London writer and poet Derek Owusu has been awarded the 2020 Desmond Elliott Prize for his debut novel That Reminds Me. The prize launched in 2007, recognising the best debut novels across the UK and Ireland. This year the prize was hosted for the first time by the National Centre for Writing as one of their Early Career Awards, which means that Owusu will win a package of support in the form of mentoring and residency opportunities alongside the established £10,000 accolade.
Defined by the Daily Telegraph as “the most prestigious prize for debut fiction”, the Desmond Elliott award aims to support new writers and celebrate their fiction, regardless of genre.
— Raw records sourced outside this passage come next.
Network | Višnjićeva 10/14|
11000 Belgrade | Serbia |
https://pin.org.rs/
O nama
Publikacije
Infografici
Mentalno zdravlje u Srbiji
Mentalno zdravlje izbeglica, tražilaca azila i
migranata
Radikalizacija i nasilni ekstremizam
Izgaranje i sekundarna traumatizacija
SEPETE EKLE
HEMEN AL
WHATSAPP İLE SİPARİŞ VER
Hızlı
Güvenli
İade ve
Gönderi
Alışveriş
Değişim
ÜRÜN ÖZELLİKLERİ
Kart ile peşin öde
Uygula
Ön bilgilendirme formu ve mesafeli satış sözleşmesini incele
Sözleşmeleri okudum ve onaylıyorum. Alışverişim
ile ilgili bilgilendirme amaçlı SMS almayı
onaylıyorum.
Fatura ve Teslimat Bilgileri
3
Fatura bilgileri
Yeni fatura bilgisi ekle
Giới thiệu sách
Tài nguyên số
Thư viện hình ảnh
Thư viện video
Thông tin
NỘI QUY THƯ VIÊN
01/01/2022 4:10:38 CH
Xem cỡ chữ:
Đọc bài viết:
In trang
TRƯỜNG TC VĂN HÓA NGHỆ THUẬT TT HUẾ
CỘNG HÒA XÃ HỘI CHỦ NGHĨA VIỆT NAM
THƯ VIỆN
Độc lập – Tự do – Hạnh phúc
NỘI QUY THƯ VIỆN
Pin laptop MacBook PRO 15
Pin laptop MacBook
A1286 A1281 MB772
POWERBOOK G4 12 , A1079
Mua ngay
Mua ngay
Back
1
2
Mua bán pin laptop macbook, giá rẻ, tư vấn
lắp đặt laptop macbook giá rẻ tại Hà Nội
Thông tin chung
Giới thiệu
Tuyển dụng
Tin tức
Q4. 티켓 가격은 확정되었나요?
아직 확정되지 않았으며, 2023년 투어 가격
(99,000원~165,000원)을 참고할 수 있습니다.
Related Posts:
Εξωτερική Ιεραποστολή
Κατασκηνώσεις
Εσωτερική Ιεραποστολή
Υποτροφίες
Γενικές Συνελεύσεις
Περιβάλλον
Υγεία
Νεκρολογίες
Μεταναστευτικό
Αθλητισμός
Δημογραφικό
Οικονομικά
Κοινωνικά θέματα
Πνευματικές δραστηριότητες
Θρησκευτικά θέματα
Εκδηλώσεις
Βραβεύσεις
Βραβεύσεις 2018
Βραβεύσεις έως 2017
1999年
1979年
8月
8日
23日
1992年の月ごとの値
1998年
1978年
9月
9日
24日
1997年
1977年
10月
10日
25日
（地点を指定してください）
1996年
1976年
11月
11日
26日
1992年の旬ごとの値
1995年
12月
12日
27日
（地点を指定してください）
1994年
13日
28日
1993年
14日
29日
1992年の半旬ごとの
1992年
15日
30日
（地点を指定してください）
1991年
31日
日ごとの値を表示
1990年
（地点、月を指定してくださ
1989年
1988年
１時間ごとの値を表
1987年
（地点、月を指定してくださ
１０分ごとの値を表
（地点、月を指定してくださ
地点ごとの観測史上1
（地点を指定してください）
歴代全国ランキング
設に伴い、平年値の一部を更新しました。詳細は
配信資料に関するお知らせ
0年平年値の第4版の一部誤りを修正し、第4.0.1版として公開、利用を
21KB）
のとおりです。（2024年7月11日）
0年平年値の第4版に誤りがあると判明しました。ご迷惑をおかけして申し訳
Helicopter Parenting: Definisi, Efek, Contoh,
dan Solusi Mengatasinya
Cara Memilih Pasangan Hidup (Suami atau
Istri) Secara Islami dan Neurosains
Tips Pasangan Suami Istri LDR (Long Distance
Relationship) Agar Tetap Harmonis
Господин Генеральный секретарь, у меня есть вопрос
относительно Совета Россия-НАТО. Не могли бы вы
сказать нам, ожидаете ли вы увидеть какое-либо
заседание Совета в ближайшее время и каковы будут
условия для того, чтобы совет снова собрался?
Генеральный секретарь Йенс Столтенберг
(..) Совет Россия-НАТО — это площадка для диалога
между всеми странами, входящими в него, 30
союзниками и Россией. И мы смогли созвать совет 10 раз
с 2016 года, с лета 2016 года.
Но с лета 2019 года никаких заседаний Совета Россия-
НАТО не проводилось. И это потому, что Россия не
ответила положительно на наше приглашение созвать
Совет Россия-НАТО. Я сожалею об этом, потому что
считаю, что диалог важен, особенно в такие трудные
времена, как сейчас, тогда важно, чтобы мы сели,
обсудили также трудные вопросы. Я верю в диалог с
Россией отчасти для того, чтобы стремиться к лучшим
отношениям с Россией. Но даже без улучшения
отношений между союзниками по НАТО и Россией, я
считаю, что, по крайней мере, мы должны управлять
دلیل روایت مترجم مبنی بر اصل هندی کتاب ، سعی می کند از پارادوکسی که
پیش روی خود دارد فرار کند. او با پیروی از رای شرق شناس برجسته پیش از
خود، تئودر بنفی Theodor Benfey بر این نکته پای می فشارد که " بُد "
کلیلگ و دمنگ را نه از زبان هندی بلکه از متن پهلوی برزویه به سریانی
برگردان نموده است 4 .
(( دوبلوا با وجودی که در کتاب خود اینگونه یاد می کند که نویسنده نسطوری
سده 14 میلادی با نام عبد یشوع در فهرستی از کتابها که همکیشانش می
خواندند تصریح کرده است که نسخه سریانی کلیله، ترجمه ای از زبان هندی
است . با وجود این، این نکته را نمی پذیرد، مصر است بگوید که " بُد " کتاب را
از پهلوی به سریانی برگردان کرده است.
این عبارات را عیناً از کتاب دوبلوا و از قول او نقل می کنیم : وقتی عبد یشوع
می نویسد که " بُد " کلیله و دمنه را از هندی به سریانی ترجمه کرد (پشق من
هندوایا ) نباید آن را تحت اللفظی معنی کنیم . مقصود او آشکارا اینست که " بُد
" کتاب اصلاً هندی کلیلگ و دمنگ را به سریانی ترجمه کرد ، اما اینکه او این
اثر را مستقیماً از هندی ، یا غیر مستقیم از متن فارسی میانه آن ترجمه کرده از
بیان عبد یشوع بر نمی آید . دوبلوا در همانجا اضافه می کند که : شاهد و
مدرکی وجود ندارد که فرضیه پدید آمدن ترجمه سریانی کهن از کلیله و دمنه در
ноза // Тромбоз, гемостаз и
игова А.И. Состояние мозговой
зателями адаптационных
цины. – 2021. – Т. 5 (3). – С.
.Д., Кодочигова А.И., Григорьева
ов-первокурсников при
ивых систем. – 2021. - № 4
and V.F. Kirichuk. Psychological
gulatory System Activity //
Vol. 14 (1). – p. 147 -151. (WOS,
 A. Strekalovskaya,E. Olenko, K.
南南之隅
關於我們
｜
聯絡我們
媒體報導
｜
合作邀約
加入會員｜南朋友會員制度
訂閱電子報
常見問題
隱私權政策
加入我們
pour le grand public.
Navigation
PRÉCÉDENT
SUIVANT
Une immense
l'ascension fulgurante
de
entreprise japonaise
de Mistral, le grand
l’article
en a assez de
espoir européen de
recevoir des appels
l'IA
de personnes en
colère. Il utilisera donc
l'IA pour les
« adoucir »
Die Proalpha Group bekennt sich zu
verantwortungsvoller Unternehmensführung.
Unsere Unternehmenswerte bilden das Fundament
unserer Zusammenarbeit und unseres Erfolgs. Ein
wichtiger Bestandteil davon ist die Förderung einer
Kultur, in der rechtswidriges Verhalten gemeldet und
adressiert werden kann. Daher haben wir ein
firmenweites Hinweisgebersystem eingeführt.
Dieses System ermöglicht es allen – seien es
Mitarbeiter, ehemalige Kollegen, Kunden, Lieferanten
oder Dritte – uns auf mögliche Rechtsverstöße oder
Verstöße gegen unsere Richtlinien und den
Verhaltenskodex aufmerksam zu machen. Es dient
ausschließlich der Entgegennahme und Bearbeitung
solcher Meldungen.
Originally chosen from a long list of ten novels to appear on a shortlist of three, Owusu’s novel was selected as the winner by judges Sonia Sodha, Sinéad Gleeson, and previous winner Preti Taneja, author of We That Are Young. That Reminds Me beat Abi Daré’s The Girl with the Louding Voice and Okechukwu Nzelu’s The Private Joys of Nnenna Maloney.
A 128-page story in verse, That Reminds Me details the life of K through a raw narrative of his formative years. It deals with questions of identity, belonging, addiction, family, and religion in what is catalogued by many as a hard-hitting read.
The book is the first of a two-part deal that Owusu has with #Merky Books, and is the first title published by the imprint to have won a major literary prize. #Merky Books, an imprint of Penguin Random House’s William Heinemann division, was founded by British rapper and grime artist Stormzy. Their first publication was his book Rise Up: The #Merky Story So Far in 2018.
The term ‘merky’ is understood to loosely refer to anything great, and this is reflected in the imprint’s dedication to publishing the fiction, non-fiction, and poetry of writers from underrepresented communities. Another big name secured by the publishing imprint is famed Noughts and Crosses author Malorie Blackman, and her autobiography is set to be released in 2022.
Owusu’s success continues with the recent news that his second novel, Teaching My Brother to Read, has already had its film and television rights sold to Idris Elba’s production company, Green Door Pictures.